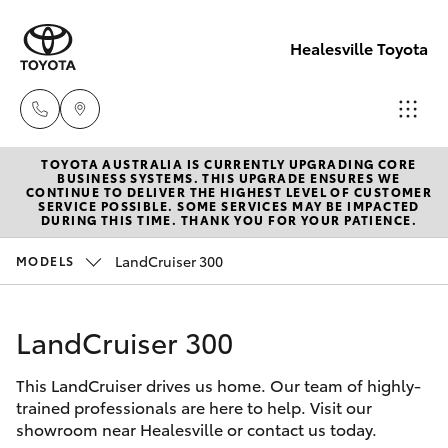
Healesville Toyota
TOYOTA AUSTRALIA IS CURRENTLY UPGRADING CORE
Reception
BUSINESS SYSTEMS. THIS UPGRADE ENSURES WE
CONTINUE TO DELIVER THE HIGHEST LEVEL OF CUSTOMER
(03) 5962
SERVICE POSSIBLE. SOME SERVICES MAY BE IMPACTED
Hatch & Sedans
DURING THIS TIME. THANK YOU FOR YOUR PATIENCE.
New Vehicles
4333
LandCruiser 300
MODELS
Yaris
Pre-Owned Vehicles
Sales
(03) 5962
LandCruiser 300
Special Offers
Corolla Hatch
4333
This LandCruiser drives us home. Our team of highly-
Service
Camry
trained professionals are here to help. Visit our
Service
showroom near Healesville or contact us today.
Corolla Sedan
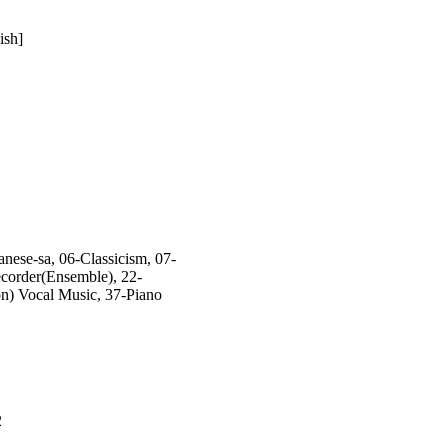
ish]
ese-sa, 06-Classicism, 07-
corder(Ensemble), 22-
on) Vocal Music, 37-Piano
2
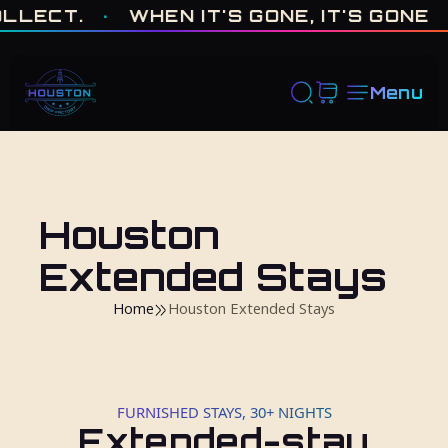
ONE OF ONE · MADE IN HOUSTON. BUILT TO COLLECT. · WHEN I
.
·
WHEN IT'S GONE, IT'S GONE
·
FRES
Menu
Houston
Extended Stays
Home
Houston Extended Stays
FURNISHED STAYS, 30+ NIGHTS
Extended-stay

Problem statement |
An exact, image-free transcription of all the records above is needed.

Expected answer |
Healesville Toyota
TOYOTA AUSTRALIA IS CURRENTLY UPGRADING CORE
Reception
BUSINESS SYSTEMS. THIS UPGRADE ENSURES WE
CONTINUE TO DELIVER THE HIGHEST LEVEL OF CUSTOMER
(03) 5962
SERVICE POSSIBLE. SOME SERVICES MAY BE IMPACTED
Hatch & Sedans
DURING THIS TIME. THANK YOU FOR YOUR PATIENCE.
New Vehicles
4333
LandCruiser 300
MODELS
Yaris
Pre-Owned Vehicles
Sales
(03) 5962
LandCruiser 300
Special Offers
Corolla Hatch
4333
This LandCruiser drives us home. Our team of highly-
Service
Camry
trained professionals are here to help. Visit our
Service
showroom near Healesville or contact us today.
Corolla Sedan
ish]
ese-sa, 06-Classicism, 07-
corder(Ensemble), 22-
on) Vocal Music, 37-Piano
2
ONE OF ONE · MADE IN HOUSTON. BUILT TO COLLECT. · WHEN I
.
·
WHEN IT'S GONE, IT'S GONE
·
FRES
Menu
Houston
Extended Stays
Home
Houston Extended Stays
FURNISHED STAYS, 30+ NIGHTS
Extended-stay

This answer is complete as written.